Short exercise 1:
Decide whether each statement below agrees with the a2ml quickstart, answering yes or no and quoting the deciding words of the quickstart: (a) the dataset is cleaned before it is imported to the providers; (b) the aim is to predict how many runs an MLB team will score; (c) the example carries out a classification task.
Short exercise 2:
Proceed with the a2ml quickstart, picking up right after its final sentence about the project setup.

Provided text:

>> Start

Quickstart

Please see Installation and Authentication before starting.

Microsoft Azure CLI

The following code shows how a2ml can be used with Microsoft Azure and Auger AutoML providers to perform a regression task against the Moneyball dataset.

Dataset

Moneyball is a baseball dataset from kaggle. The moneyball dataset can be used to build many different models as described in more detail. The goal of this exercise is to find a highly accurate model to predict the number of runs scored(RS) a MLB team will have.

The dataset will be imported to Microsoft Azure and Auger AutoML providers without any data wrangling.

A quick look at the data.

import pandas as pd

df = pd.read_csv('baseball.csv')
df.head()
baseball dataset kaggle

The main features that will be used.

baseball.csv

feature

description

RS

runs scored

RS

runs scored

OBP

on base percentage

SLG

slugging percentage

BA

batting average

OOBP

opponent’s on base percentage

OSLG

opponent’s slugging percentage

W

number of wins in that season

Project Setup

Inside of a terminal create a new a2ml project.

>> End

Recorded information:
>> Start

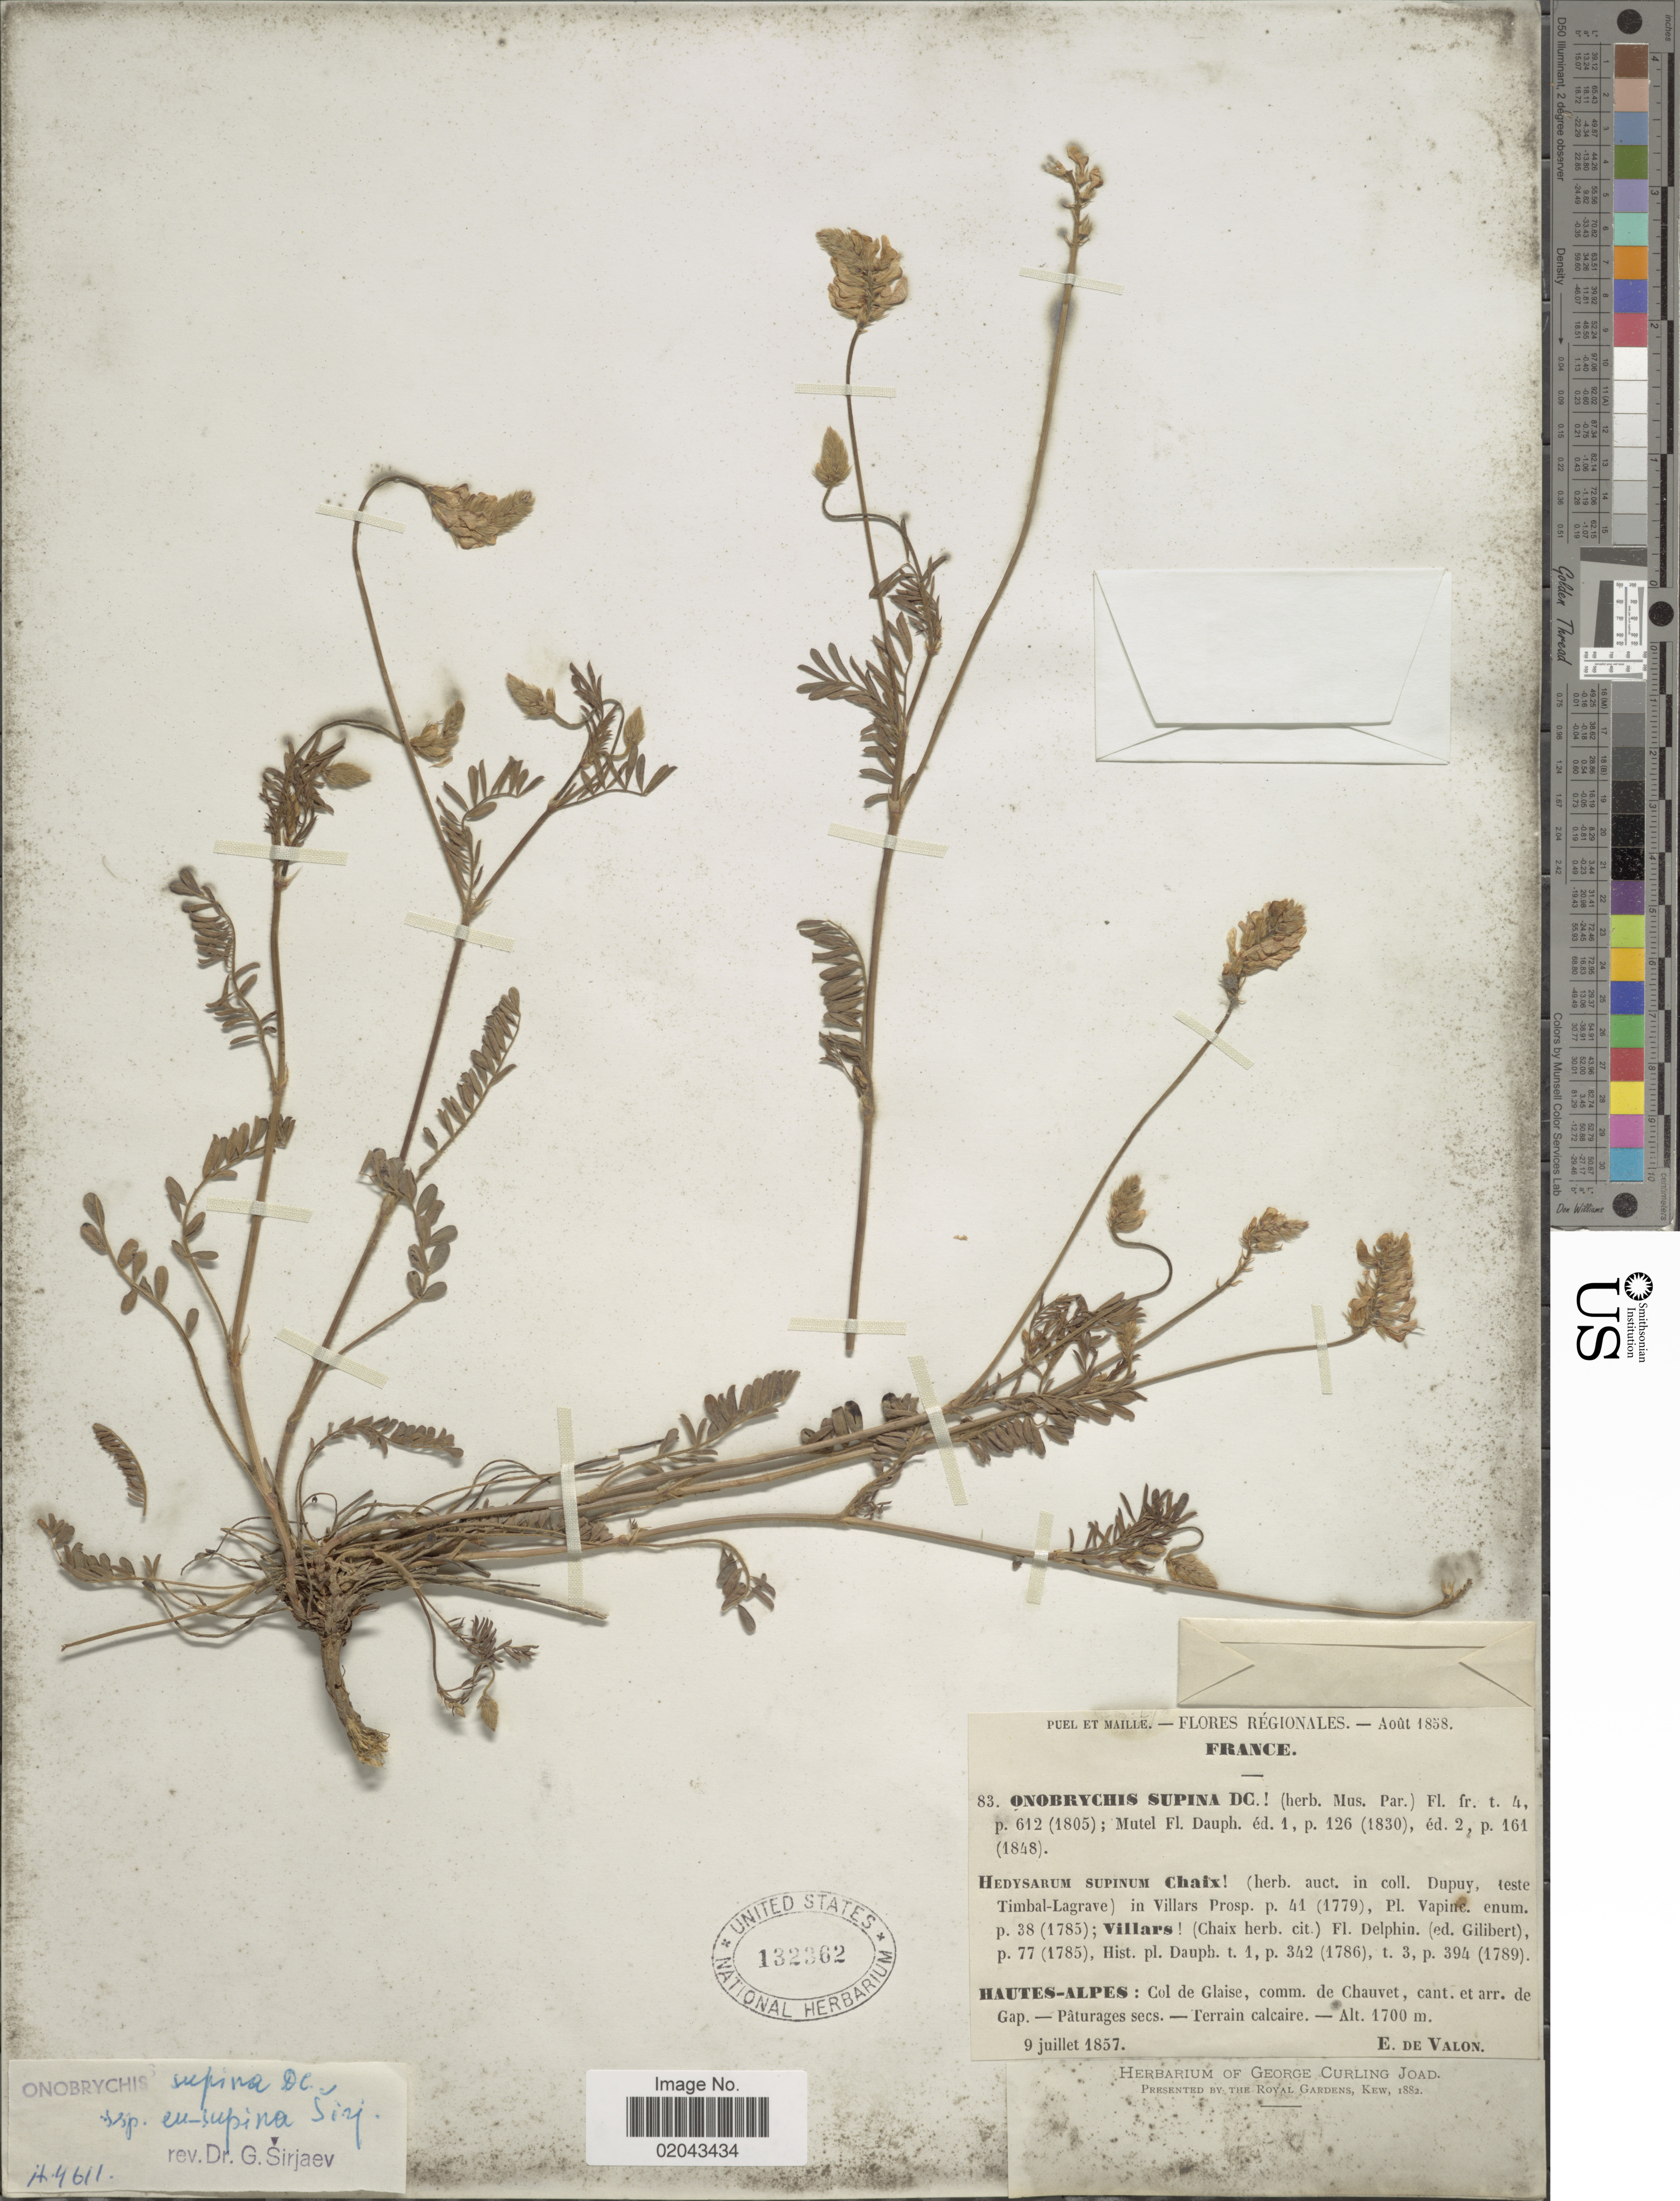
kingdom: Plantae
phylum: Tracheophyta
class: Magnoliopsida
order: Fabales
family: Fabaceae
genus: Onobrychis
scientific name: Onobrychis supina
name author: (Vill.) DC.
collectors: E. Valon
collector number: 83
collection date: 1857-07-09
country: France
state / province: Provence-Alpes-Côte d'Azur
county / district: Hautes-Alpes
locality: Regionales, Hautes-Alpes: Col de Glaise, comm de Chauvet, cant et arr. de Gap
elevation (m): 1700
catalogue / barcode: US 132362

>> End

Written response 1:
(a) No: "The dataset will be imported to Microsoft Azure and Auger AutoML providers without any data wrangling."
(b) Yes: "The goal of this exercise is to find a highly accurate model to predict the number of runs scored(RS) a MLB team will have."
(c) No: "to perform a regression task against the Moneyball dataset."

Written response 2:
$ a2ml new moneyball_project
[config] Created project folder moneyball_project
[config] To build your model, please do: cd moneyball_project && a2ml import && a2ml train

$ cd moneyball_project
$ ls
auger.yaml  azure.yaml config.yaml  google.yaml

To configure Microsoft Azure and Auger providers, open config.yaml.

config.yaml
name: moneyball_proj
providers: auger,azure
source: baseball.csv
exclude: Team,League,Year,RankSeason,RankPlayoffs
target: RS
model_type: regression
experiment:
  cross_validation_folds: 5
  max_total_time: 60
  max_eval_time: 5
  max_n_trials: 10
  use_ensemble: true

The highlighted lines are where manual changes have been made.

Import

To import the local Moneyball baseball dataset.

$ a2ml import
[azure] Creating moneyball_proj
UserWarning: The resource group doesn't exist or was not provided. AzureML SDK is creating a resource group=moneyball_proj-resources in location=eastus2 using subscription=28ca7f62-a275-4222-aaa1-c8e9ec93adbb.
Deploying KeyVault with name moneybalkeyvaultf9fa9c80.
Deploying StorageAccount with name moneybalstorage3643d4640.
Deployed KeyVault with name moneybalkeyvaultf9fa9c80. Took 18.76 seconds.
Deploying AppInsights with name moneybalinsights692c3d29.
Deployed AppInsights with name moneybalinsights692c3d29. Took 24.88 seconds.
Deployed StorageAccount with name moneybalstorage3643d4640. Took 23.02 seconds.
Deploying Workspace with name moneyball_proj.
Deployed Workspace with name moneyball_proj. Took 20.74 seconds.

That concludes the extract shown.